[Images with pose keypoints]

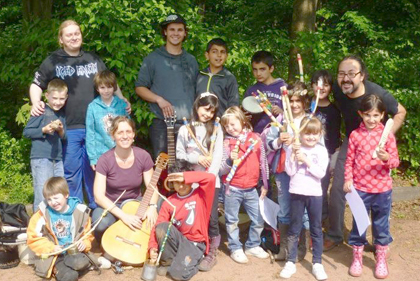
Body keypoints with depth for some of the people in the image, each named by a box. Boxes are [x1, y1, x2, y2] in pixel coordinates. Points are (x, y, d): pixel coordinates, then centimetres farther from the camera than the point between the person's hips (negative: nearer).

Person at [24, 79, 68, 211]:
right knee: (43, 196, -6)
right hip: (41, 159, -6)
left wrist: (61, 130, -5)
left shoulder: (61, 114, 13)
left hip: (57, 159, 6)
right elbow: (26, 131, -5)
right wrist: (44, 130, -17)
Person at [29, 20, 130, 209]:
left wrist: (122, 100, 5)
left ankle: (97, 209, 23)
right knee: (71, 171, 3)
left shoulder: (93, 60, 13)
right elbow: (36, 85, 10)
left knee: (95, 169, 10)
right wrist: (36, 103, -9)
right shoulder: (53, 61, 6)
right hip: (68, 128, -2)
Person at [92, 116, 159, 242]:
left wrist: (152, 206, -29)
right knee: (102, 224, -36)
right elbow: (99, 196, -21)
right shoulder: (105, 160, -16)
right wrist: (123, 216, -33)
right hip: (110, 206, -2)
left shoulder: (143, 156, -8)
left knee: (154, 218, -28)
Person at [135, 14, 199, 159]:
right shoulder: (153, 59, 3)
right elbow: (140, 88, 3)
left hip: (188, 124, 3)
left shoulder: (191, 61, 14)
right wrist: (159, 99, -13)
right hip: (162, 124, -3)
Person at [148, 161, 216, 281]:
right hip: (177, 241, 4)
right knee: (162, 227, -28)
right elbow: (158, 226, -5)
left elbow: (211, 178, -27)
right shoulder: (168, 202, 2)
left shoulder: (200, 194, -6)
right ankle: (169, 262, -4)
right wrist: (152, 247, -21)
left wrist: (185, 176, -28)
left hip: (195, 243, -3)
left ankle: (190, 260, 9)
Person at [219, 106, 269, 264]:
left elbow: (263, 162, 8)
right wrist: (230, 160, -27)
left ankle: (252, 246, 27)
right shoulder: (227, 143, -5)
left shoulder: (255, 138, -1)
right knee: (232, 221, 7)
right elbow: (222, 170, -8)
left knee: (258, 220, 8)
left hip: (251, 189, 2)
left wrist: (265, 185, 10)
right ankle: (235, 249, 22)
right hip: (233, 189, -2)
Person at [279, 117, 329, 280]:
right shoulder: (293, 149, -3)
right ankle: (290, 262, 18)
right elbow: (289, 171, -9)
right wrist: (294, 155, -18)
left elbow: (321, 173, -12)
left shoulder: (321, 151, -2)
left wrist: (306, 160, -18)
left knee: (316, 229, 9)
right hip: (297, 193, 0)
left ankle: (317, 263, 19)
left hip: (315, 194, 0)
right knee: (294, 229, 9)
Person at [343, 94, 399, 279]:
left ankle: (381, 260, 28)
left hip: (382, 189, 0)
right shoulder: (355, 135, -3)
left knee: (381, 225, 12)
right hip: (360, 188, 0)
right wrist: (348, 180, -8)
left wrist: (387, 158, -24)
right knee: (358, 224, 11)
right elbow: (349, 160, 2)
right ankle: (357, 258, 27)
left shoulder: (387, 134, -4)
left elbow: (395, 162, -4)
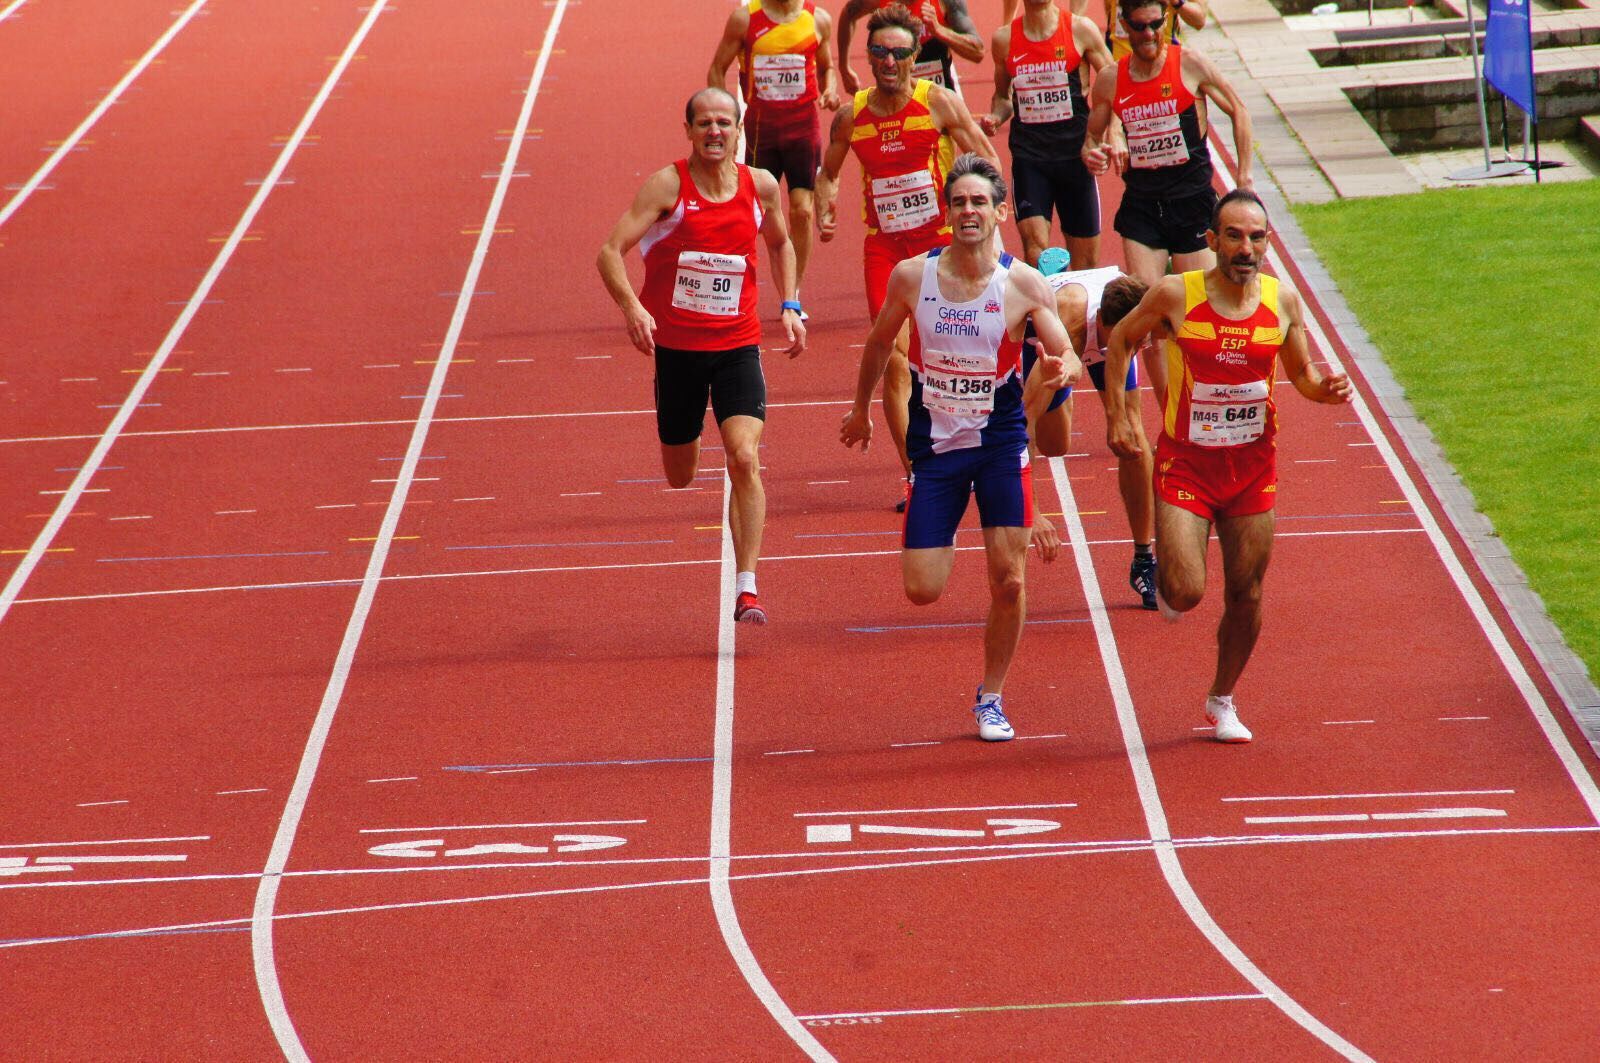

#### Try it:
Lay out all of the data above as a JSON list of strings with one string per line, skipping blank lines. Leave the pictures out of your answer.

#### Output for this exercise:
[
  "Body keypoints with depth for some of the people in the image, each named by a box. Boxes are [x1, y1, x2, y2] in pixel coordinates. Points are (x, y, d): pixel coordinates, then centimetres farther from the camera than the point between the person's hips (negative: nearer).",
  "Person at [24, 79, 68, 211]:",
  "right knee: (43, 196, -6)",
  "right hip: (41, 159, -6)",
  "left wrist: (61, 130, -5)",
  "left shoulder: (61, 114, 13)",
  "left hip: (57, 159, 6)",
  "right elbow: (26, 131, -5)",
  "right wrist: (44, 130, -17)",
  "Person at [29, 20, 130, 209]:",
  "left wrist: (122, 100, 5)",
  "left ankle: (97, 209, 23)",
  "right knee: (71, 171, 3)",
  "left shoulder: (93, 60, 13)",
  "right elbow: (36, 85, 10)",
  "left knee: (95, 169, 10)",
  "right wrist: (36, 103, -9)",
  "right shoulder: (53, 61, 6)",
  "right hip: (68, 128, -2)",
  "Person at [92, 116, 159, 242]:",
  "left wrist: (152, 206, -29)",
  "right knee: (102, 224, -36)",
  "right elbow: (99, 196, -21)",
  "right shoulder: (105, 160, -16)",
  "right wrist: (123, 216, -33)",
  "right hip: (110, 206, -2)",
  "left shoulder: (143, 156, -8)",
  "left knee: (154, 218, -28)",
  "Person at [135, 14, 199, 159]:",
  "right shoulder: (153, 59, 3)",
  "right elbow: (140, 88, 3)",
  "left hip: (188, 124, 3)",
  "left shoulder: (191, 61, 14)",
  "right wrist: (159, 99, -13)",
  "right hip: (162, 124, -3)",
  "Person at [148, 161, 216, 281]:",
  "right hip: (177, 241, 4)",
  "right knee: (162, 227, -28)",
  "right elbow: (158, 226, -5)",
  "left elbow: (211, 178, -27)",
  "right shoulder: (168, 202, 2)",
  "left shoulder: (200, 194, -6)",
  "right ankle: (169, 262, -4)",
  "right wrist: (152, 247, -21)",
  "left wrist: (185, 176, -28)",
  "left hip: (195, 243, -3)",
  "left ankle: (190, 260, 9)",
  "Person at [219, 106, 269, 264]:",
  "left elbow: (263, 162, 8)",
  "right wrist: (230, 160, -27)",
  "left ankle: (252, 246, 27)",
  "right shoulder: (227, 143, -5)",
  "left shoulder: (255, 138, -1)",
  "right knee: (232, 221, 7)",
  "right elbow: (222, 170, -8)",
  "left knee: (258, 220, 8)",
  "left hip: (251, 189, 2)",
  "left wrist: (265, 185, 10)",
  "right ankle: (235, 249, 22)",
  "right hip: (233, 189, -2)",
  "Person at [279, 117, 329, 280]:",
  "right shoulder: (293, 149, -3)",
  "right ankle: (290, 262, 18)",
  "right elbow: (289, 171, -9)",
  "right wrist: (294, 155, -18)",
  "left elbow: (321, 173, -12)",
  "left shoulder: (321, 151, -2)",
  "left wrist: (306, 160, -18)",
  "left knee: (316, 229, 9)",
  "right hip: (297, 193, 0)",
  "left ankle: (317, 263, 19)",
  "left hip: (315, 194, 0)",
  "right knee: (294, 229, 9)",
  "Person at [343, 94, 399, 279]:",
  "left ankle: (381, 260, 28)",
  "left hip: (382, 189, 0)",
  "right shoulder: (355, 135, -3)",
  "left knee: (381, 225, 12)",
  "right hip: (360, 188, 0)",
  "right wrist: (348, 180, -8)",
  "left wrist: (387, 158, -24)",
  "right knee: (358, 224, 11)",
  "right elbow: (349, 160, 2)",
  "right ankle: (357, 258, 27)",
  "left shoulder: (387, 134, -4)",
  "left elbow: (395, 162, -4)"
]